* **Task**: Can you swap "technology industry" for "software industry" in the records below, beginning at the line that has "Other common questions about APIs" and stopping after the line that has "Začali do lístku", and give back only those lines with everything else left unchanged?

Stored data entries
::::::::::
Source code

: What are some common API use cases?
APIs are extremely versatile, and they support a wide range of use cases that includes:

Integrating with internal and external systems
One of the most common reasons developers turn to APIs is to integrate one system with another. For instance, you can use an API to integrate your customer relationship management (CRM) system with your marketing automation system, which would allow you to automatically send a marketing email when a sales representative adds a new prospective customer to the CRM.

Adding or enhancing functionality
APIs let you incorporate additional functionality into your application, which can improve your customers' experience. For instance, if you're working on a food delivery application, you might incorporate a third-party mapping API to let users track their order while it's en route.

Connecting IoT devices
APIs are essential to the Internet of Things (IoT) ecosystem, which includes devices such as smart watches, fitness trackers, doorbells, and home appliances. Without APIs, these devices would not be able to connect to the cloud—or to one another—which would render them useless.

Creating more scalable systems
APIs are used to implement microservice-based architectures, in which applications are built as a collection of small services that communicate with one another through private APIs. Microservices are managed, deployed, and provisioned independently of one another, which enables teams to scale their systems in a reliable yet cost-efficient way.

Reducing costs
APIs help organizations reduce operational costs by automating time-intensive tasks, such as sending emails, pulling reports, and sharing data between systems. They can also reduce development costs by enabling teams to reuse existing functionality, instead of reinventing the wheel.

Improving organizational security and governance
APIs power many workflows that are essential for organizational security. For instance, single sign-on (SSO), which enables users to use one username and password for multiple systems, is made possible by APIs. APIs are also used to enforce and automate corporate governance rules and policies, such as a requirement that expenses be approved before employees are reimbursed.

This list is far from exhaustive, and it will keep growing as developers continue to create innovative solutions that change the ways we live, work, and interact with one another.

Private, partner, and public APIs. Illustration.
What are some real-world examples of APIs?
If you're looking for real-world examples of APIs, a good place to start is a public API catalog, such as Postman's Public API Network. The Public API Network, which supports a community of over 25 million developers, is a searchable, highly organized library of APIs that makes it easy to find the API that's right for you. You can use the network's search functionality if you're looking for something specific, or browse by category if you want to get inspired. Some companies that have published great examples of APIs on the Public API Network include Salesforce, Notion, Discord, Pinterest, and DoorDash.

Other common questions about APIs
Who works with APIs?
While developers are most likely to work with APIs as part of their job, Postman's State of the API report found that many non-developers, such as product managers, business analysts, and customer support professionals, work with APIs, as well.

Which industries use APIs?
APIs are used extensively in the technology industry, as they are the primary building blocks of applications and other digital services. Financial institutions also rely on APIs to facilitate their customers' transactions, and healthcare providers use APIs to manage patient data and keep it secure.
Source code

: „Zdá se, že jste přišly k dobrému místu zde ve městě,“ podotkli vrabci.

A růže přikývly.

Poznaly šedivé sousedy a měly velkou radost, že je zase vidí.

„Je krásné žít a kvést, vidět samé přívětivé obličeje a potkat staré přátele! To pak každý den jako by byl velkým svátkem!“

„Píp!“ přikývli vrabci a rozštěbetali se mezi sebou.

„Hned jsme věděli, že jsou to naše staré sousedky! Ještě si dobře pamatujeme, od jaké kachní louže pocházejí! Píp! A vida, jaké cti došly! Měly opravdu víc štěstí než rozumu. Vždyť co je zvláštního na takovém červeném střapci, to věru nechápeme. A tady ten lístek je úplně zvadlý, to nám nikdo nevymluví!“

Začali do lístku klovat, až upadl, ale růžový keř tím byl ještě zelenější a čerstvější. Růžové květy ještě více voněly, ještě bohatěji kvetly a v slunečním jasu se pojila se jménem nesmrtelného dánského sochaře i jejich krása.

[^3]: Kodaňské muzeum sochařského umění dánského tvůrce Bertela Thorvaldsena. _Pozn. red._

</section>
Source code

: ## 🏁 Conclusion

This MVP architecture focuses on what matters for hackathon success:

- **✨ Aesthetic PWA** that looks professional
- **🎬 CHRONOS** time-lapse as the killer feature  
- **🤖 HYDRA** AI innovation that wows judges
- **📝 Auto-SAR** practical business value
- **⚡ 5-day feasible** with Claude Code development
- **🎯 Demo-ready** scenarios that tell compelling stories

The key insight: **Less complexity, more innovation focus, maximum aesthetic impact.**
::::::::::
* **Result of this task**:
Other common questions about APIs
Who works with APIs?
While developers are most likely to work with APIs as part of their job, Postman's State of the API report found that many non-developers, such as product managers, business analysts, and customer support professionals, work with APIs, as well.

Which industries use APIs?
APIs are used extensively in the software industry, as they are the primary building blocks of applications and other digital services. Financial institutions also rely on APIs to facilitate their customers' transactions, and healthcare providers use APIs to manage patient data and keep it secure.
Source code

: „Zdá se, že jste přišly k dobrému místu zde ve městě,“ podotkli vrabci.

A růže přikývly.

Poznaly šedivé sousedy a měly velkou radost, že je zase vidí.

„Je krásné žít a kvést, vidět samé přívětivé obličeje a potkat staré přátele! To pak každý den jako by byl velkým svátkem!“

„Píp!“ přikývli vrabci a rozštěbetali se mezi sebou.

„Hned jsme věděli, že jsou to naše staré sousedky! Ještě si dobře pamatujeme, od jaké kachní louže pocházejí! Píp! A vida, jaké cti došly! Měly opravdu víc štěstí než rozumu. Vždyť co je zvláštního na takovém červeném střapci, to věru nechápeme. A tady ten lístek je úplně zvadlý, to nám nikdo nevymluví!“

Začali do lístku klovat, až upadl, ale růžový keř tím byl ještě zelenější a čerstvější. Růžové květy ještě více voněly, ještě bohatěji kvetly a v slunečním jasu se pojila se jménem nesmrtelného dánského sochaře i jejich krása.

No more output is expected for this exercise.